Decreased range of motion was reported in 12% of the subjects in the ciprofloxacin group and 16% in the comparison group.
Arthralgia was reported in 10% of the patients in the ciprofloxacin group and 11% in the comparison group.
Other adverse reactions were similar in nature and frequency between treatment arms.
The efficacy of ciprofloxacin for the treatment of acute pulmonary exacerbations in pediatric cystic fibrosis patients has not been established.
In addition to the adverse reactions reported in pediatric patients in clinical trials, it should be expected that adverse reactions reported in adults during clinical trials or postmarketing experience may also occur in pediatric patients.
6.2 Postmarketing Experience The following adverse reactions have been reported from worldwide marketing experience with fluoroquinolones, including ciprofloxacin.
Because these reactions are reported voluntarily from a population of uncertain size, it is not always possible to reliably estimate their frequency or establish a causal relationship to drug exposure ( Table 7 ).

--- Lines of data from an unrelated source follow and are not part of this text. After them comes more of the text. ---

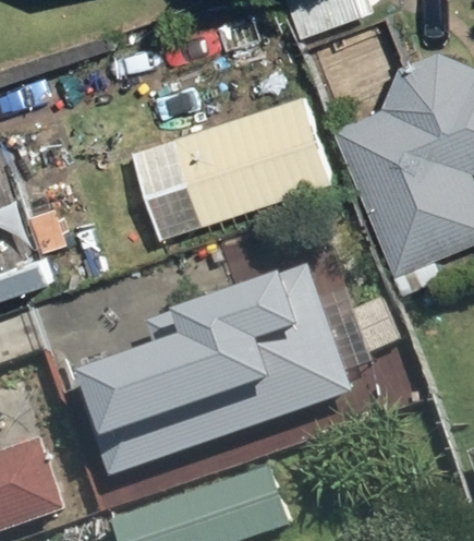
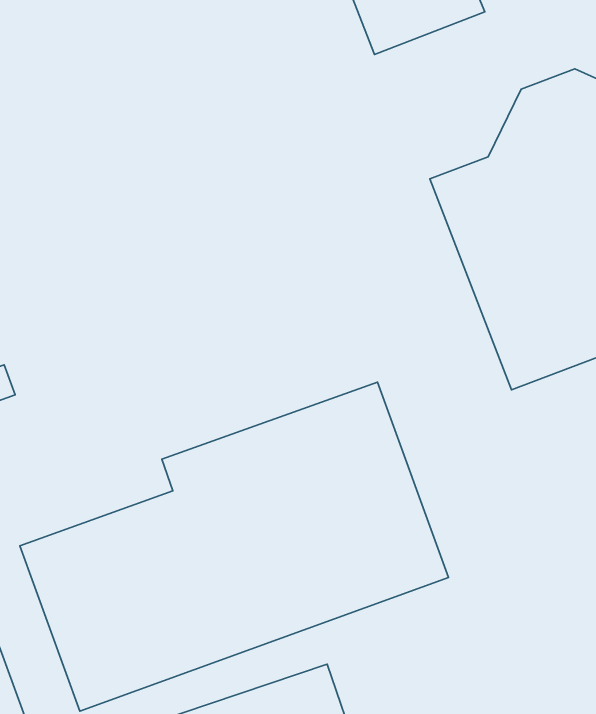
building: [165,88,335,226] -> none

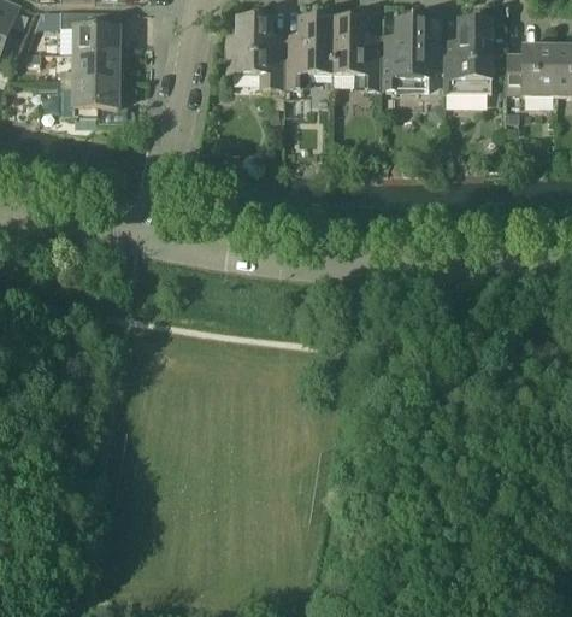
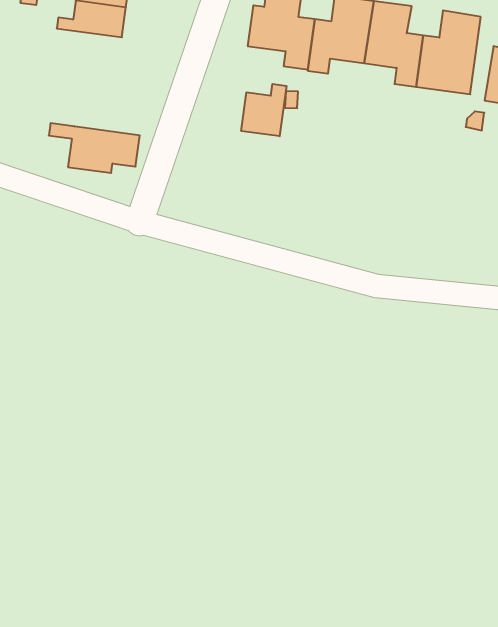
building: [40,77,119,113] -> [49,123,140,173]
building: none -> [241,84,286,136]

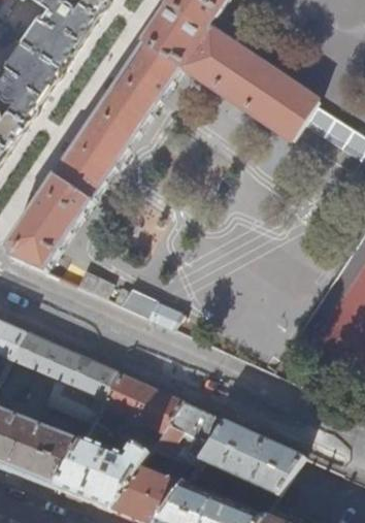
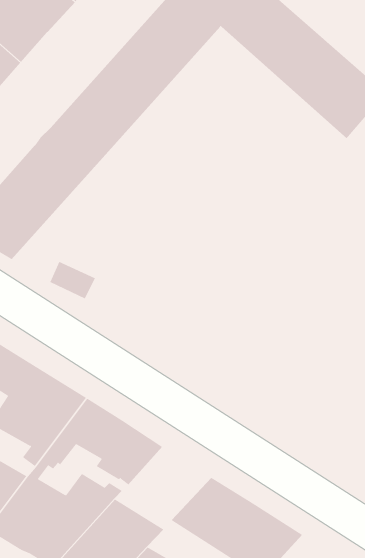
building: [115,287,182,329] -> none
building: [150,401,223,466] -> none

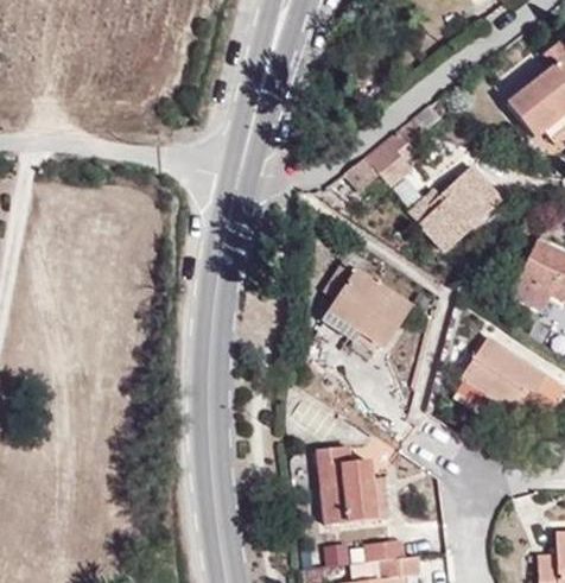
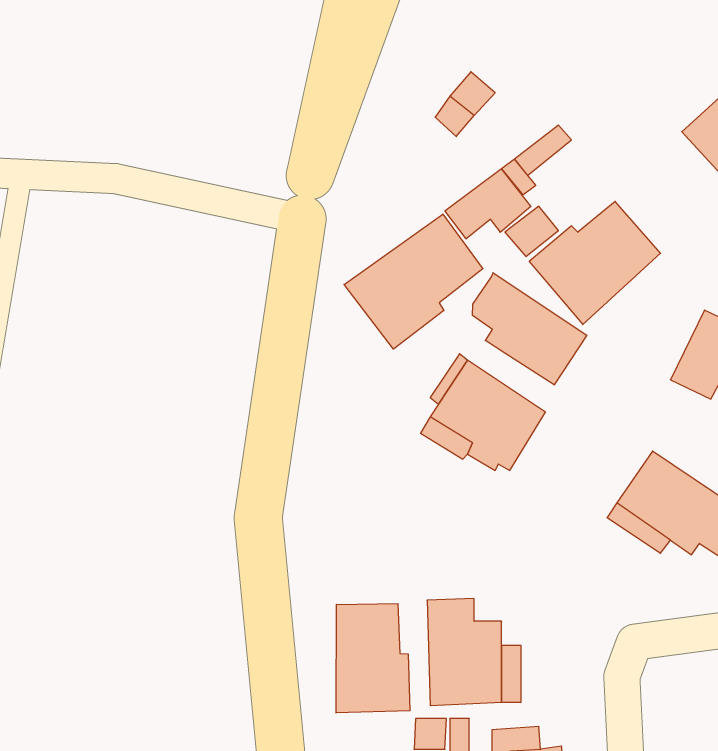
building: none -> [344,214,483,349]
building: none -> [473,273,587,385]
building: none -> [336,604,410,713]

Table 7: Postmarketing Reports of Adverse Drug Reactions System Organ Class Adverse Reactions Cardiovascular QT prolongation Torsade de Pointes Vasculitis and ventricular arrhythmia Acute myocardial ischemia with or without myocardial infarction occurring as part of an allergic reaction Central Nervous System Hypertonia Myasthenia Exacerbation of myasthenia gravis Peripheral neuropathy Polyneuropathy Twitching Gastrointestinal Pseudomembranous colitis Hemic/Lymphatic Pancytopenia (life threatening or fatal outcome) Methemoglobinemia Hepatobiliary Hepatic failure (including fatal cases) Infections and Infestations Candidiasis (oral, gastrointestinal, vaginal) Investigations Prothrombin time prolongation or decrease Cholesterol elevation (serum) Potassium elevation (serum) Musculoskeletal Myalgia Myoclonus Tendinitis Tendon rupture Psychiatric Disorders Agitation Confusion Delirium Skin/Hypersensitivity Acute generalized exanthematous pustulosis (AGEP) Fixed eruption Serum sickness-like reaction Special Senses Anosmia Hyperesthesia Hypesthesia Nystagmus Taste loss 6.3 Adverse Laboratory Changes Changes in laboratory parameters while on ciprofloxacin therapy are listed below: Hepatic-Elevations of AST (SGOT), ALT (SGPT), alkaline phosphatase, LDH, and serum bilirubin Hematologic-Elevated eosinophil and platelet counts, decreased platelet counts, hemoglobin and/or hematocrit Renal-Elevations of serum creatinine, BUN, and uric acid Other elevations of serum creatine phosphokinase, serum theophylline (in patients receiving theophylline concomitantly), blood glucose, and triglycerides Other changes occurring were: decreased leukocyte count, elevated atypical lymphocyte count, immature WBCs, elevated serum calcium, elevation of serum gamma-glutamyl transpeptidase (gGT), decreased BUN, decreased uric acid, decreased total serum protein, decreased serum albumin, decreased serum potassium, elevated serum potassium, elevated serum cholesterol.
Other changes occurring during administration of ciprofloxacin were: elevation of serum amylase, decrease of blood glucose, pancytopenia, leukocytosis, elevated sedimentation rate, change in serum phenytoin, decreased prothrombin time, hemolytic anemia, and bleeding diathesis.